Tekst: Fleur Baxmeier, fotografie: Carli Hermès, Assistent fotograaf: Sjoerd de Wit, Styling: Salimah Gablan, Grooming: Patricia van Heumen

Zijn er nog meer koekjes?” vraagt Waldemar terwijl hij zijn hand voor de derde keer in de trommel steekt. De opnames van het tweede seizoen van Vechtershart zitten erop, dus hij kan eindelijk weer normaal eten, verzucht hij. “Er zit weer een randje vet aan en ik ben drie kilo spier kwijt. Dat is fijn. Ik zat in een pak van een personage. Voor een tijdje is dat leuk, maar de fysieke metamorfose was een dingetje. Mijn hele hormoonhuishouding veranderde, waardoor ik me anders gedroeg dan anders.

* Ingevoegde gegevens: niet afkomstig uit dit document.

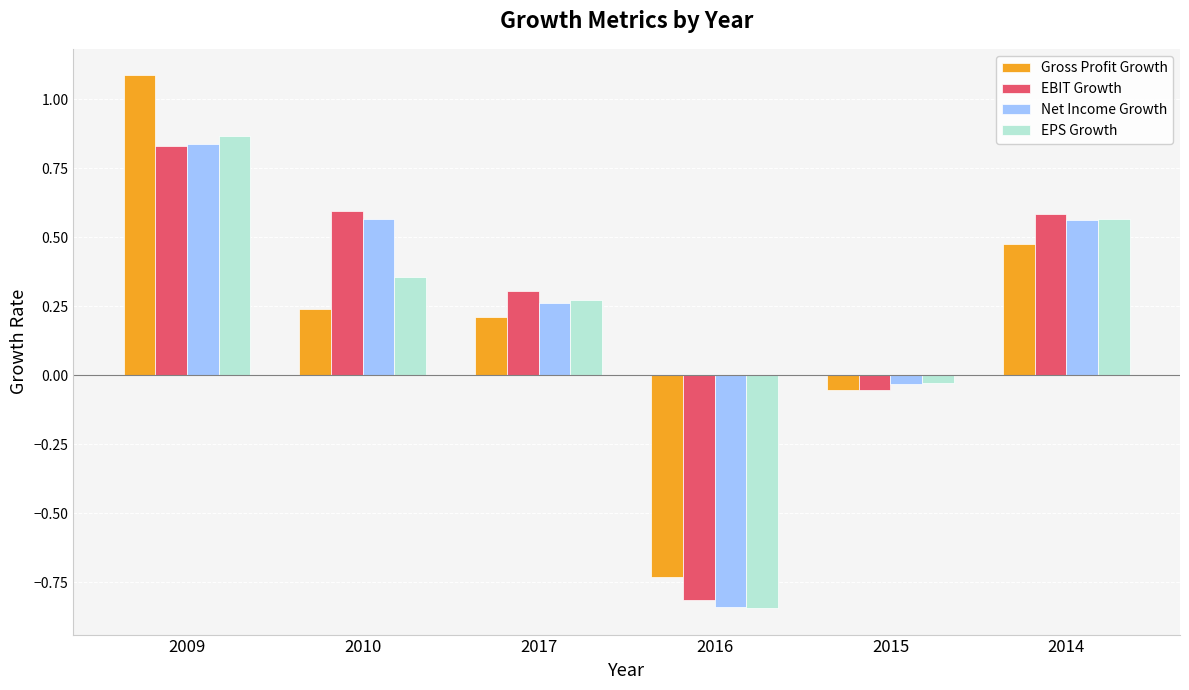

What are all the series names shown in the legend?

Gross Profit Growth, EBIT Growth, Net Income Growth, EPS Growth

Ik werd niet agressief, maar bepaalde dingen die ik normaal gesproken interessant vind – kunst en cultuur bijvoorbeeld – konden me ineens niet zoveel meer schelen.”

Lichaam van een kickbokser

Om het lichaam te krijgen van de professionele kickbokser die hij in Vechtershart speelt, trainde hij twee keer per dag op het niveau van een topsporter. Tussendoor draaide hij twaalf uur per dag scènes voor Vechtershart, leerde hij teksten uit z’n hoofd en zat hij als creatief producent bij besprekingen over de serie. “Mijn rol als huisvader cq vriend was even minimaal. Als ik er al tijd voor had, dan was ik te moe. Ik durf niet te zeggen dat ik een echte topsporter ben geworden, maar ik heb er wel aan geroken. Als je in dat ritme zit, snap je ineens heel goed dat mensen die twee keer per dag op hoog niveau trainen ’s middags een slaapje moeten doen.”

Ben je blij dat je van die trainingen af bent?
“In Nederland wordt er vaak raar gekeken naar mensen die veel aankomen of afvallen voor een rol, maar voor mij zit de lol van acteren juist in een beetje anders leven. Ik moest echt nieuwe dingen leren: op een andere manier leren praten, anders denken. Die trainingen hoorden daar ook bij. Ik moet nu nog een beetje aftrainen: ik at op een gegeven moment 5.000 kilocalorieën en ben nog gewend aan die hoeveelheid. Om ervoor te zorgen dat ik niet dichtgroei, moet ik het langzaam afbouwen.”

Competitief in het proces
Anders dan de lichtgeraakte, gespannen en impulsieve Nick Roest die hij in Vechtershart speelt, komt Waldemar sympathiek, charmant en stabiel over. Hij praat veel en makkelijk, houdt de lach steeds binnen handbereik en springt regelmatig van de hak op de tak. “Er gaan de hele dag ideeën rond in mijn hoofd. Over van alles en nog wat. Ik zou een film willen maken over Fokker, ik wil nog een ding doen over de middeleeuwen en ik heb nog wel honderd andere plannen. Het zuiveren van al die ideeën kost me vrij veel concentratie. Ik vind het jammer dat ik niet álles kan doen.”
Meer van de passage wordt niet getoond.